# Hatchback Cylinders...



## 33706 (Mar 5, 2008)

I am pulling together some design ideas for a floor-model Gentleman's toolchest/workbench. I want to make a top for it to disguise what it is when it's not being used. In other words, I want the "lid" to be used for storage, when opened, for saws, chisels, and the tools I most often reach for. The lid will be approx 60 inches wide by 27 inches, and perhaps 6 inches deep.
This will necessitate some sort of lifting accessory, as the whole works will be perhaps 100 pounds heavy. I've thought of Murphy wall-bed hardware applied to the design, but I wonder if those gas-filled cylinders used for hoods and trunk lids would work?? Has anyone ever tried adapting these to a lid-lifting application? Other than trial and error, is there some way of knowing which cylinders would be right for this type of application?
Here's a pic of the item that inspired me: 


As you can see, the lid lowers onto the bench top when it's not in use. This particular toolchest was featured in LJ in a thread about eBay postings, perhaps a year ago. I intend to make full use of that vertical space with tools securely stowed in the top, unlike the way that space is under-utilized in the photo.
I intend to pack a lot of tools into the lid, which is why I think i'm going to need some sort of lifting apparatus. Any ideas? Thx in advance!


----------



## TopamaxSurvivor (May 2, 2008)

I don't think it will be too heavy to lift. Being hinged, you are only lifting part of the weight and at 27" wide, yoiu have a good advantage on it.


----------



## BTKS (Nov 30, 2008)

As for gas filled cylinders, you need to know the weight and length of travel. If the load of tools changes you may have a lid that comes open on it's own. I think TopamaxSurvivor is right. I wouldn't worry too much about opening it. I would worry about the lid closing on it's own and your head, hands or fingers. Look into a positive lock or a prop of some kind. (joke) You could have a hood prop from a car hood instead of the cylinders. 
Good luck with the project.
BTKS


----------



## jusfine (May 22, 2010)

You can buy small cylinders from a place that sells the better canopies or "toppers" for pick up trucks at a very reasonable price.

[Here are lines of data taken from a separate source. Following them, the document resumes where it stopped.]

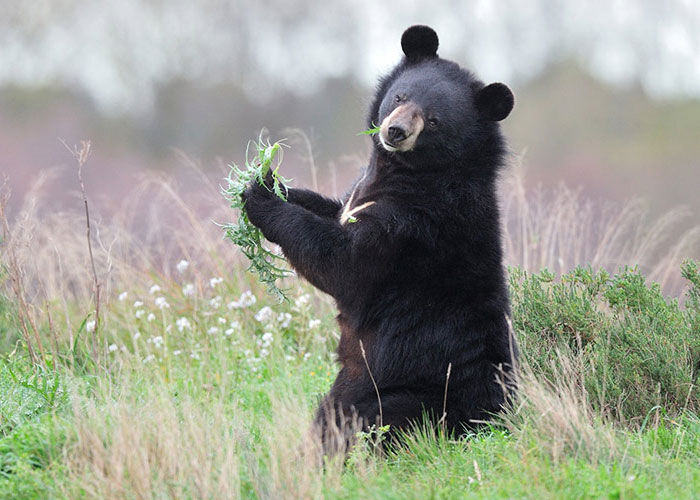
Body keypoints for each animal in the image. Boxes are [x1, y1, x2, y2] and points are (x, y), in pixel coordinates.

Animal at [243, 25, 516, 452]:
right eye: (401, 96)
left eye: (434, 120)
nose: (395, 131)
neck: (405, 170)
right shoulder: (356, 198)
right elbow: (332, 209)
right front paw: (266, 177)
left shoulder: (411, 226)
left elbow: (343, 263)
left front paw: (259, 196)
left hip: (403, 390)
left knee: (361, 423)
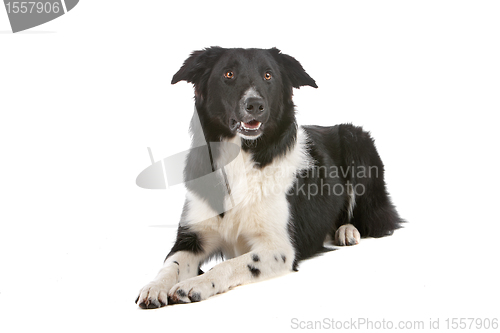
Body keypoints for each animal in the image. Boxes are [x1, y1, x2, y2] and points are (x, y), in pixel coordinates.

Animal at [136, 48, 402, 308]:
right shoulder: (192, 237)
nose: (254, 104)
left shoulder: (279, 249)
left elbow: (227, 265)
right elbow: (170, 264)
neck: (241, 158)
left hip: (356, 141)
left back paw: (347, 230)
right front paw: (154, 286)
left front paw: (196, 283)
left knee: (374, 219)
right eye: (228, 74)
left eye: (268, 75)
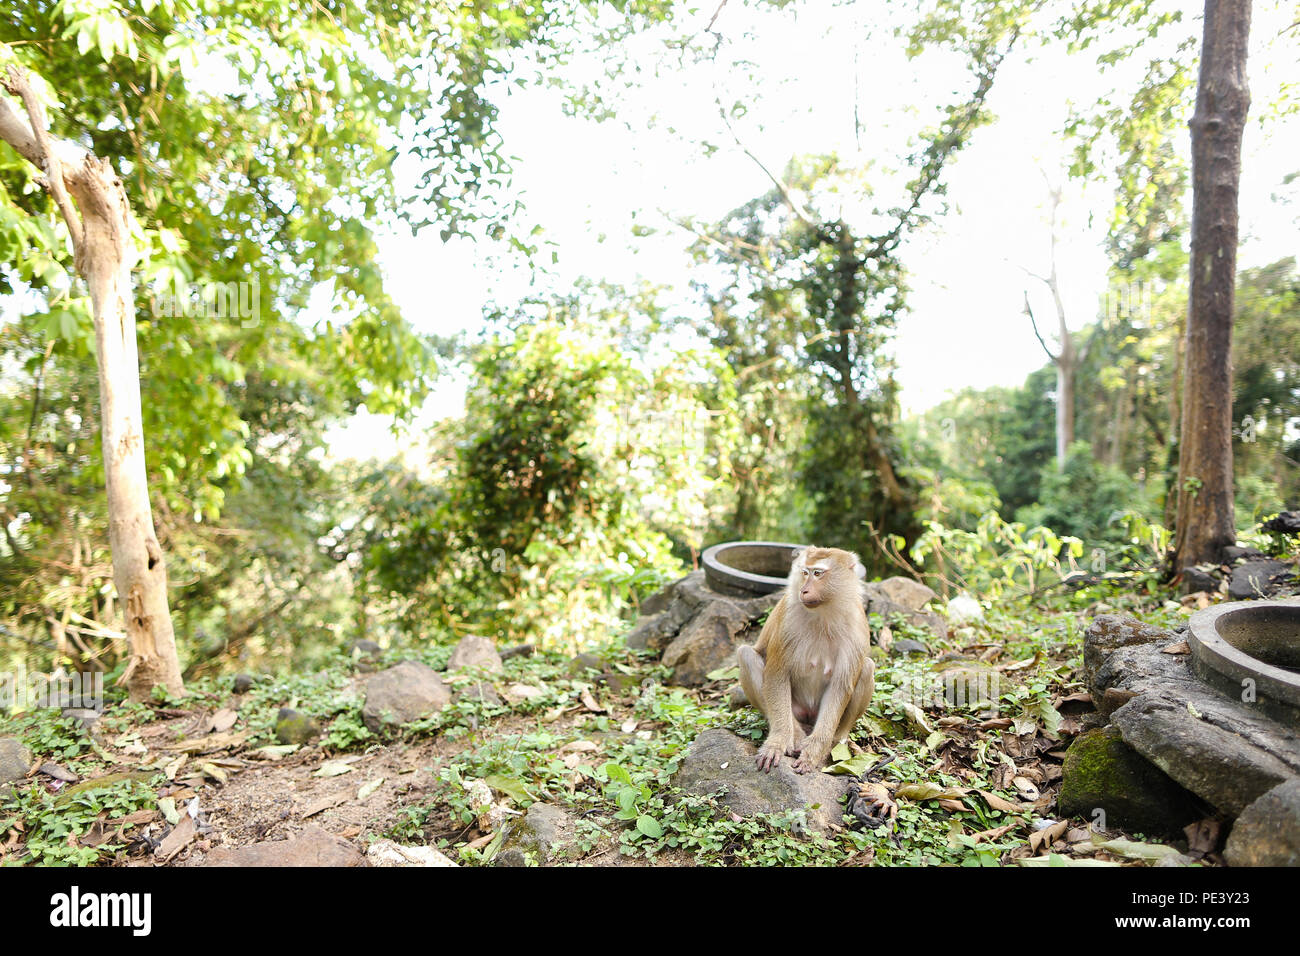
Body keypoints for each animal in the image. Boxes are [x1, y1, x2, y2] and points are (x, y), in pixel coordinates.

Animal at [743, 548, 873, 775]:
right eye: (805, 572)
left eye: (818, 573)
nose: (803, 590)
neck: (824, 613)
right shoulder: (787, 622)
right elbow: (776, 676)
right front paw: (778, 743)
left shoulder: (856, 630)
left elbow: (839, 687)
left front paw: (813, 752)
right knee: (746, 655)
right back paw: (795, 734)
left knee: (867, 668)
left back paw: (836, 741)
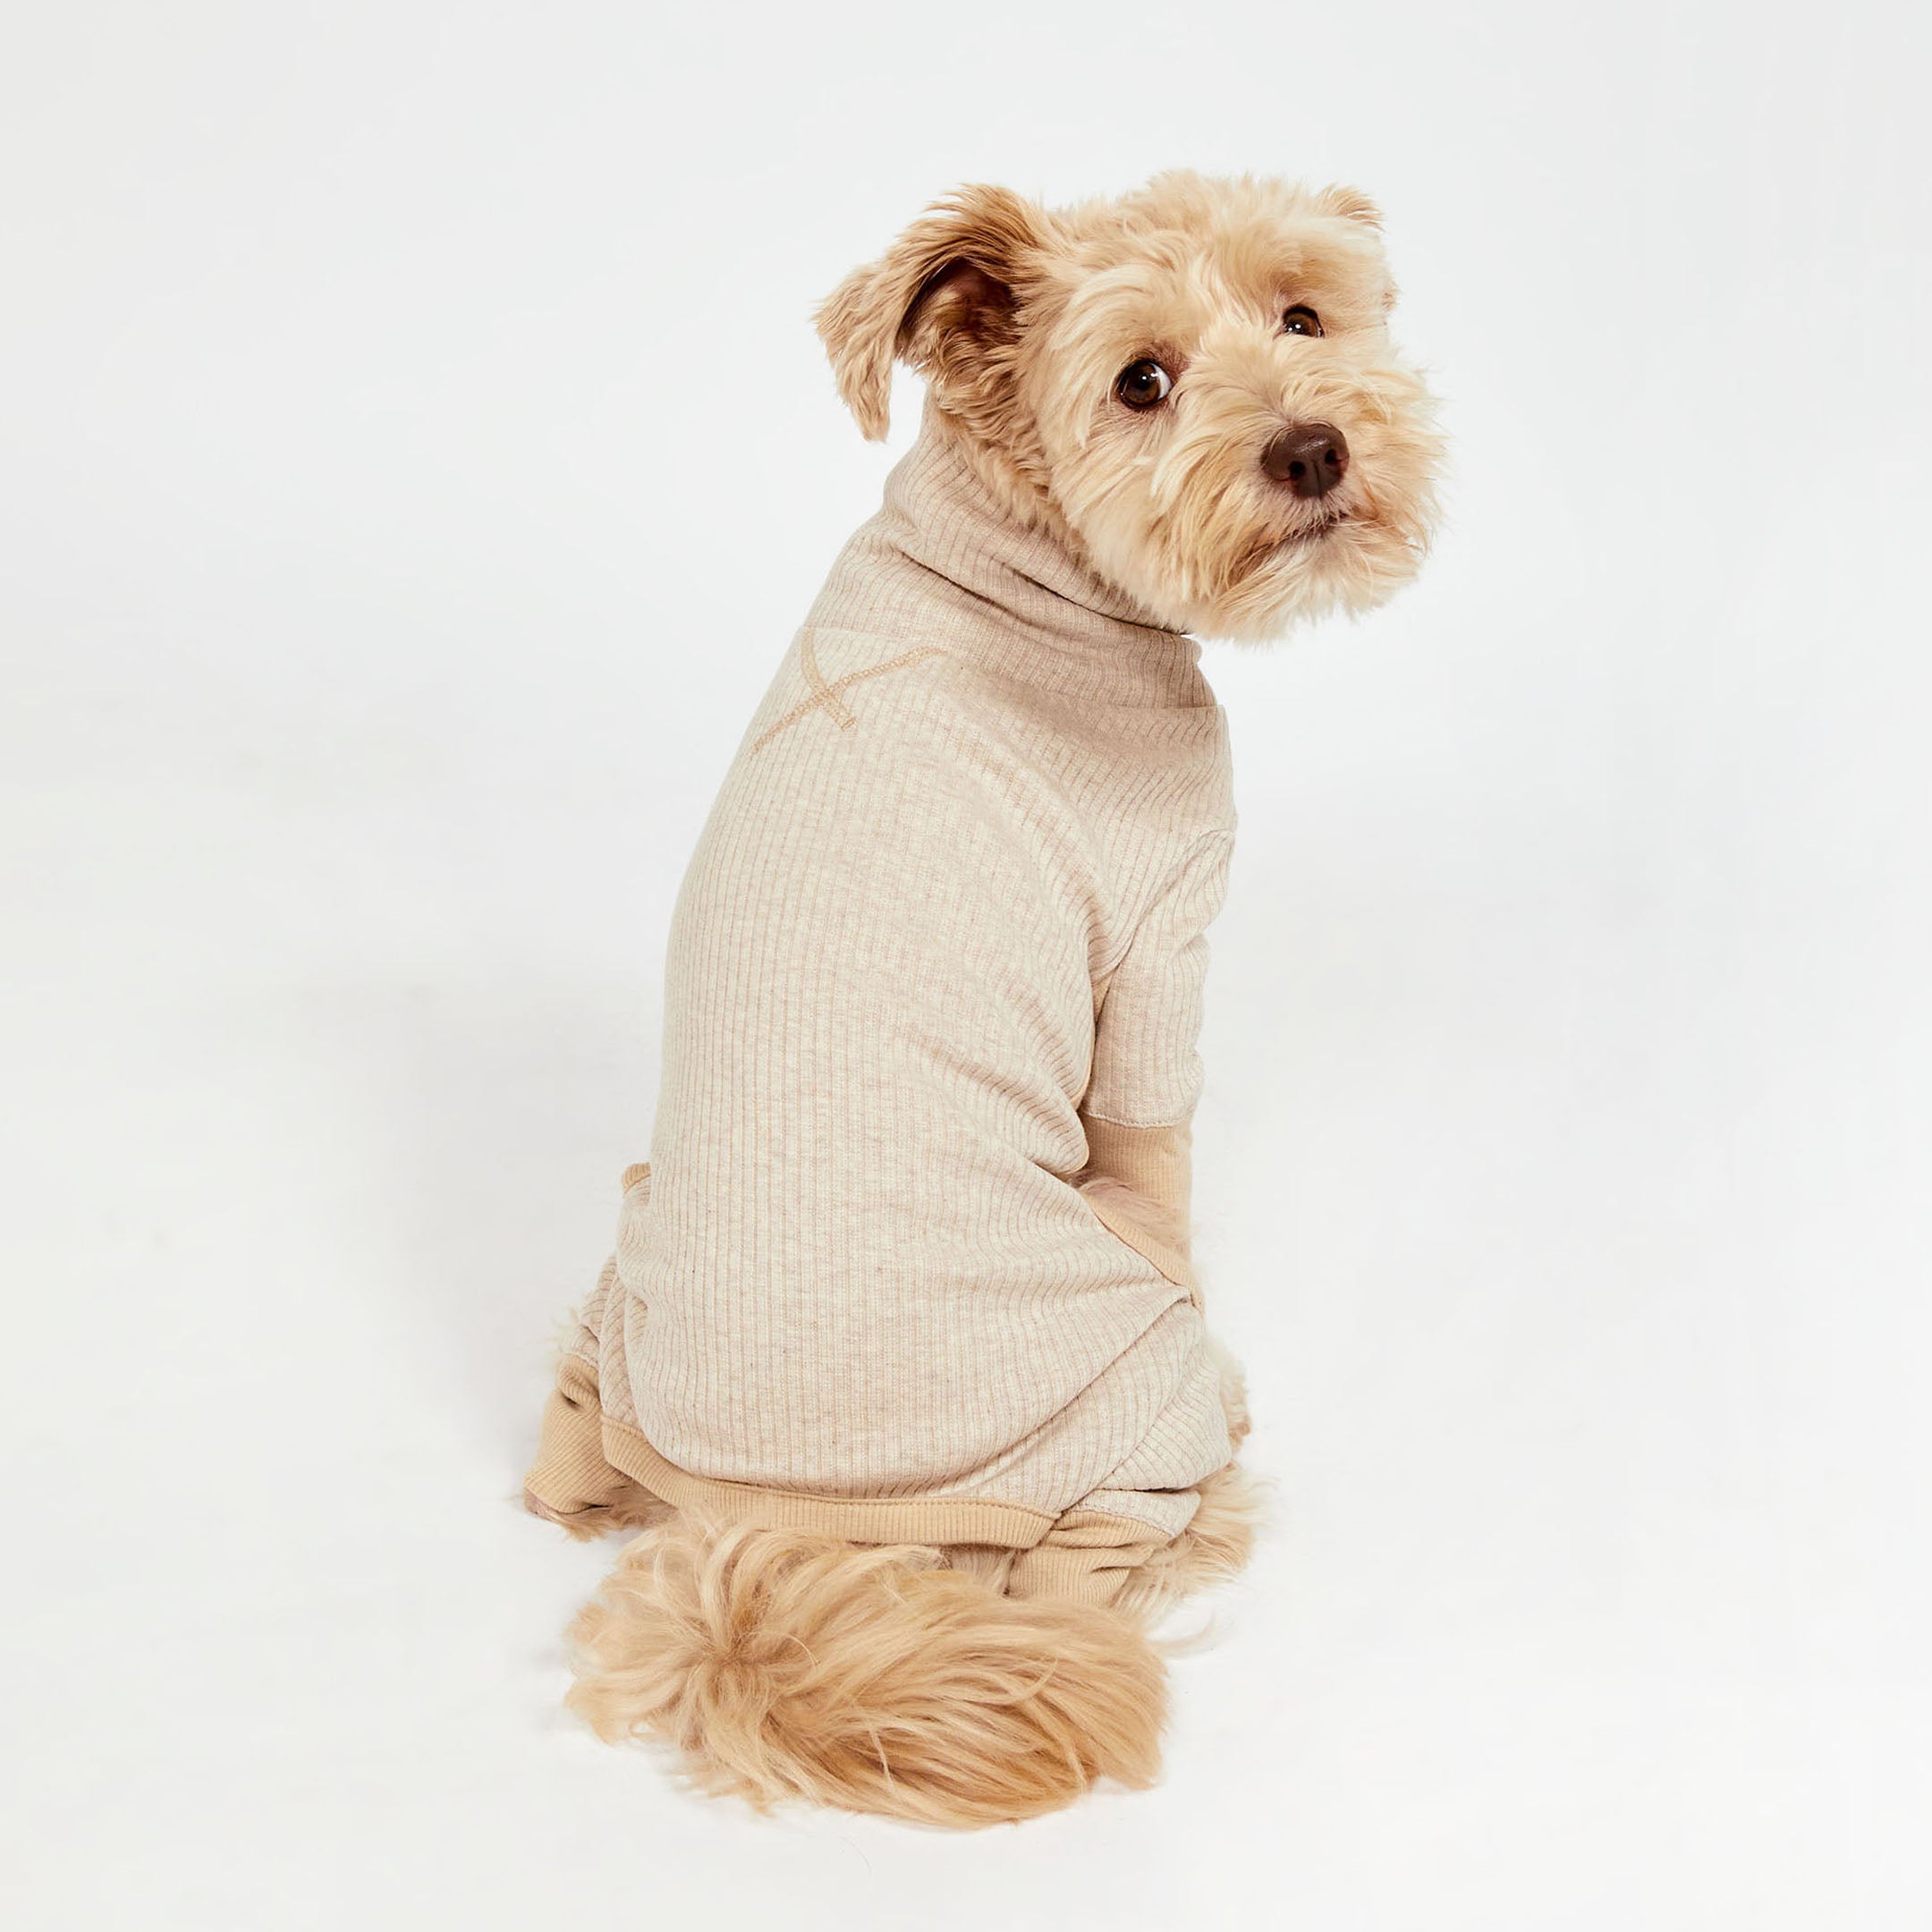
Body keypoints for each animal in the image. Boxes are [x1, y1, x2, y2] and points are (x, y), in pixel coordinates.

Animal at [521, 170, 1445, 1824]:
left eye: (1303, 313)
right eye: (1141, 381)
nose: (1314, 447)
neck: (1022, 555)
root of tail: (785, 1536)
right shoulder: (1158, 952)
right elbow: (1158, 1169)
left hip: (622, 1261)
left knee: (568, 1436)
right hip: (1122, 1383)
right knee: (1094, 1566)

Years ago I wanted to make a rolling tool-tote for service work with a top like that (much smaller of course) and that's where I found the gas "cylinders".


----------



## naugled (Aug 4, 2010)

Lifting is the secondary issue, the more important issue in my mind is the closing. You can't allow this thing to fall shut. If it is going to weigh around 100 pounds and falls shut you can potentially crush or cut off fingers.

I like they murphy bed spring idea. It might be best to make your own hinge assembly though. That way you can tune it to the exact weight requirements and possible hide the mechanism in the unit some how.

You might also be able to hide some counter weights in it some how to balance it. Like old window weights. 
Or counter balance the lid some how. But you'll be adding a lot more weight to the unit.

Personally I'd explore the murphy idea first.

Good luck, please post when you decide which approach you use.


----------



## 33706 (Mar 5, 2008)

Thanks All!
I'm going to make a hypothetical layout for the tools to be stowed in the lid. Then I'll get a fix on the approximate weight. Yes, it's quite possible that the whole works can be lifted manually! I've already got a tentative plan in my head for a hinged support that will hopefully hold the lid in one steady position. It will be a month or two before I get a few obligations out of the way; then I'll dive headfirst into this project and see what it does for me. Thanks everyone for your great feedback!


----------